Review by Rumsey Taylor

Posted on 12 January 2007

Source Fox DVD

Mike Judge’s Idiocracy takes place some five hundred years in the future. Trash is everywhere—mountains of it. Brands are dominant, even clothing is smothered in a variety of logos and issued out of boxes like disposable Kleenex. The president is a former wrestler and wears the presidential seal in the form of a rather unwieldy plaque that hangs around his neck (as does his cabinet). Prices have certainly inflated – a side of fries costs around two thousand dollars – but the scenario is not one of impoverishment. It is filthy and uncultured, to be sure, but not impoverished.

It is also not dystopian, which is significant as film often houses more rotundly ominous visions of the future. Despite the fact that the mean IQ has plummeted – speech is now delivered in incomplete sentences punctuated by guttural inflections – people are generally peaceful. There are guns, but what violence this scenario retains is prescribed as entertainment—at a gladiator-like monster truck rally, or in Ow! My Balls! , the most popular show on television. What fissured international relations this future has retained is not apparent. At least, the headline on the latest Naked Chicks & World Report (“Shit Sucks!”) seems to indicate a general malaise and not the latest scuffles in international diplomacy.

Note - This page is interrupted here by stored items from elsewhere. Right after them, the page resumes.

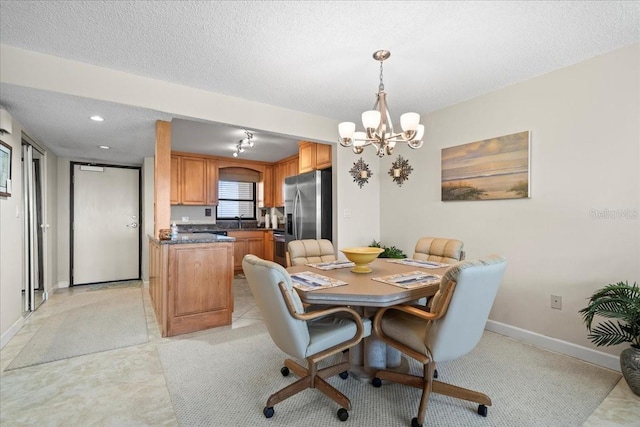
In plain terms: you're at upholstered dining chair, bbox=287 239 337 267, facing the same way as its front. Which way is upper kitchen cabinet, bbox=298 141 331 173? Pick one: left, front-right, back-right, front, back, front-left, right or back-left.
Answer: back-left

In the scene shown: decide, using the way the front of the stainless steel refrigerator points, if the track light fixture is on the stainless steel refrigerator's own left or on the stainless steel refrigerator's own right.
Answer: on the stainless steel refrigerator's own right

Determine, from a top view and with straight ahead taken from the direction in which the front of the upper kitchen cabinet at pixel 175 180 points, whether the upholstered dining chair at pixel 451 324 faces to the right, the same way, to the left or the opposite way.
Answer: the opposite way

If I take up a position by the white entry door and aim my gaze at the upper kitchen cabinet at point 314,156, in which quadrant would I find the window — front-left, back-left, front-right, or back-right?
front-left

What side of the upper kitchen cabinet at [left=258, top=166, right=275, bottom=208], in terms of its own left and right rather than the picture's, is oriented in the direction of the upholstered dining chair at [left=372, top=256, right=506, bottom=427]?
front

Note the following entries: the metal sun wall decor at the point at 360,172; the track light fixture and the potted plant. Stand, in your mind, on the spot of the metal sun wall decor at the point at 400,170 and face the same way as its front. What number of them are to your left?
1

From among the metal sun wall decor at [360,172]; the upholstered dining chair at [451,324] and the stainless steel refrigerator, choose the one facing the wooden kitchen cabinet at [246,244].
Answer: the upholstered dining chair

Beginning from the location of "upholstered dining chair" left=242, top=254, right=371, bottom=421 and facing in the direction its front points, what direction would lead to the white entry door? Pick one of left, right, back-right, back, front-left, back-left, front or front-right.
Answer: left

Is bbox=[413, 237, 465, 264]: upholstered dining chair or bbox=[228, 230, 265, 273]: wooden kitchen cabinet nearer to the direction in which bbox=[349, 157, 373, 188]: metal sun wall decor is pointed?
the upholstered dining chair

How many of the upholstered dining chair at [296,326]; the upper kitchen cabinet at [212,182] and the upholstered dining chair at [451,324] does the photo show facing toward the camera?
1

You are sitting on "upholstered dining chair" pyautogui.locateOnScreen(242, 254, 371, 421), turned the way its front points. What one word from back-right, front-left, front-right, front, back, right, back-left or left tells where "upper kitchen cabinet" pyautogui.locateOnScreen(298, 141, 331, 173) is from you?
front-left

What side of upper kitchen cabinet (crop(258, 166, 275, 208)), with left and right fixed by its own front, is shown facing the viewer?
front

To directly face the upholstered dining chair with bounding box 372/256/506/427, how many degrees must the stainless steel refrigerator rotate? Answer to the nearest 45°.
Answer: approximately 45° to its left

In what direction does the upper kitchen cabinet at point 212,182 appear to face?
toward the camera

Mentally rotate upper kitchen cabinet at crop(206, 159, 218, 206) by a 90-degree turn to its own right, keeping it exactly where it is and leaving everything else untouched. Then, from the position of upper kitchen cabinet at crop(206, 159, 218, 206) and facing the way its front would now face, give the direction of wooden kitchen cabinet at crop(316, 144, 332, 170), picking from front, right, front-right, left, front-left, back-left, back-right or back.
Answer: back-left

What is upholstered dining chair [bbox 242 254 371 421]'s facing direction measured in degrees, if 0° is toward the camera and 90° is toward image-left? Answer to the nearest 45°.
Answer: approximately 225°

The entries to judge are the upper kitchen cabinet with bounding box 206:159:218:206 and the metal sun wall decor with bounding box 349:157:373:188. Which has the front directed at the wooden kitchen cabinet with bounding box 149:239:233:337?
the upper kitchen cabinet

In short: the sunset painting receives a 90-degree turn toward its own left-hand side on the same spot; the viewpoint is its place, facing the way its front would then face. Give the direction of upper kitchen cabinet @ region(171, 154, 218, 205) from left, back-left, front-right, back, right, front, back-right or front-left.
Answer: back-right
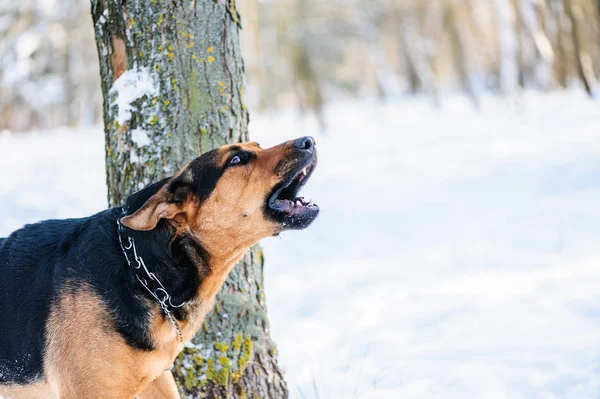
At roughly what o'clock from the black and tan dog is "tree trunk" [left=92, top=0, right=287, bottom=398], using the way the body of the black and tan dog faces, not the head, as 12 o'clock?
The tree trunk is roughly at 10 o'clock from the black and tan dog.

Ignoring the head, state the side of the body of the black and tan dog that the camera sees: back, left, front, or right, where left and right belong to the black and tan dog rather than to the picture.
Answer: right
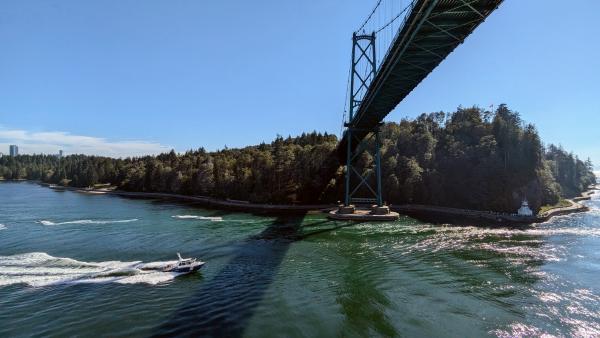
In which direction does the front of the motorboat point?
to the viewer's right
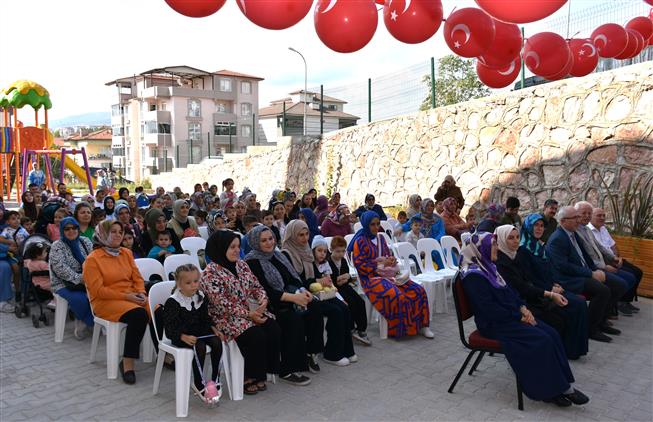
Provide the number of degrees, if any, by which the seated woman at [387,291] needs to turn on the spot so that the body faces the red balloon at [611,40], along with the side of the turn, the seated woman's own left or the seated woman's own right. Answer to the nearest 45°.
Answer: approximately 90° to the seated woman's own left

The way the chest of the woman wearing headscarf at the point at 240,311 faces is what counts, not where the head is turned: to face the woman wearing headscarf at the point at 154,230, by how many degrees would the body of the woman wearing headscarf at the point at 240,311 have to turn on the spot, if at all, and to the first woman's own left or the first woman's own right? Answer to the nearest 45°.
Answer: approximately 180°

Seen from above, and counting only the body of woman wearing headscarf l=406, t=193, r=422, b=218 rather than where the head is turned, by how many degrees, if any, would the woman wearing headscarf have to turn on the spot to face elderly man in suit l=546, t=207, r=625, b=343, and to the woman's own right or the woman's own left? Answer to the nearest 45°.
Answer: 0° — they already face them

There is, however, an implicit argument to Judge’s future. Leisure has dissolved any incentive in maintenance, and slogans have become commandments. People are even named after the products they buy. Brawndo (the “Thirst Mutilator”) is a sports energy drink whose major competitor was water. Thusly, they bought out water. The stuff now pumps through irrigation systems, and through water fountains. Crops everywhere die. In a rather unnerving instance, a mother wields a bottle filled with Brawndo toward the lips of her infant child as he frantically swings his arms to remove the undesired nipple from his lips. This child is equivalent to every living person on earth, defenseless in the face of the corporations that malnourish his planet.

The only option for redemption is Joe Bowers, a military private from the present renowned for his average physique and average demeanor—he is a quantifiable mean on every measure of human physicality or intelligence. He is enlisted to participate in a government hibernation program, and scheduled to emerge from a chemical-induced sleep exactly one year in the future. Instead, he sleeps for five centuries, and rubs the crust out of his eyes to find the redundant charms of Ow! My Balls! and the landslide of garbage that has enabled his awakening.

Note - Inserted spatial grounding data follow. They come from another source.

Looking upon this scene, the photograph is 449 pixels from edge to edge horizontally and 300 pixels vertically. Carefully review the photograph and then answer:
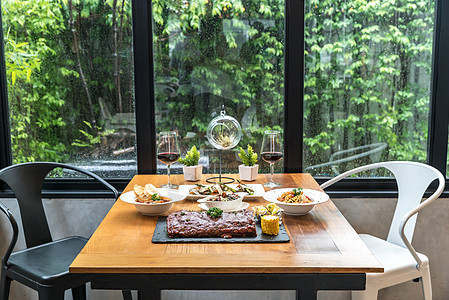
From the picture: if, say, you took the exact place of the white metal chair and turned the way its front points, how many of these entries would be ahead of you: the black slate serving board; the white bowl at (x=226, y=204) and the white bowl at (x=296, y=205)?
3

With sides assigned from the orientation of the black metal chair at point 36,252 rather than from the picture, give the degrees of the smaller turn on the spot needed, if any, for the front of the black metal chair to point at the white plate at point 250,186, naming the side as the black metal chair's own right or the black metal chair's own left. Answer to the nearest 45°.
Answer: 0° — it already faces it

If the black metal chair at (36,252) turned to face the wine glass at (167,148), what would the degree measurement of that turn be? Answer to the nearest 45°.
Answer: approximately 45° to its left

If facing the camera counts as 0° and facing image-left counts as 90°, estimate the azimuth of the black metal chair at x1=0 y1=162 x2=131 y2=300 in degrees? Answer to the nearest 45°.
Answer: approximately 315°

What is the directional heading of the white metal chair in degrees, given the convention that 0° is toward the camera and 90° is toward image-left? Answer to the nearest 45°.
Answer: approximately 45°
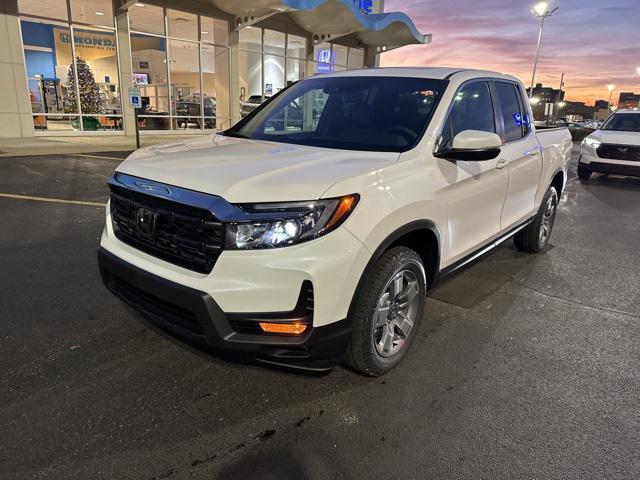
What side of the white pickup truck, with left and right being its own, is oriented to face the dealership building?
right

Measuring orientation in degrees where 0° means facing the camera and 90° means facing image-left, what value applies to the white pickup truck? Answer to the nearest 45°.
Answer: approximately 45°

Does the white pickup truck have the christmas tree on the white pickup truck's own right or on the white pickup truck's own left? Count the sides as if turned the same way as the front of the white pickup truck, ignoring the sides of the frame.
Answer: on the white pickup truck's own right

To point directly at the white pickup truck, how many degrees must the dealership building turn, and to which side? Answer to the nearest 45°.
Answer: approximately 45° to its right

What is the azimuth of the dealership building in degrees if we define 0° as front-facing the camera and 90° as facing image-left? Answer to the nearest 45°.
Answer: approximately 315°

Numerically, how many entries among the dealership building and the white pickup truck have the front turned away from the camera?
0

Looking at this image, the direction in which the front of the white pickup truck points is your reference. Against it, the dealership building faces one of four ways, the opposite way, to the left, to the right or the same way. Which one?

Whereas other futures hinge upon some concept of correction, Idiocracy’s is distinguished for its indifference. There may be a conflict, but it is not an urgent concern to anyone. Joe, having been instated on the presidential cabinet for gaining an uncommonly high score on an IQ test, announces his plan for improvement, which is to simply replace Brawndo with water in irrigation systems. There are no immediate results, millions of Brawndo employees lose their jobs, and the populace demands to punish him at a monster truck rally. Excitement distinguishes these people, not patience. Of course, Joe’s simple motives are honorable if not initially welcomed, and he is too good-natured a protagonist in too good-natured a film to be punished. But Idiocracy’s conclusion is of little to criticize, as its true ingenuity is its concept.

There is an inherent irony in most any description of the film, in voices that come off as “pompous and faggy” as Joe’s to his Neanderthaloid companions. It is flawed – knowledge of Judge’s difficulty in producing it amplifies some of the later, more ill-fit scenes – but admirable. Idiocracy’s utter lack of promotion (it was released in exactly twenty-five US cities with only a poster in tow) is now something of a minor legend, and it remains perplexing given the film’s obvious charms. It lies, finally, an infant left at your doorstep, crying for embracement.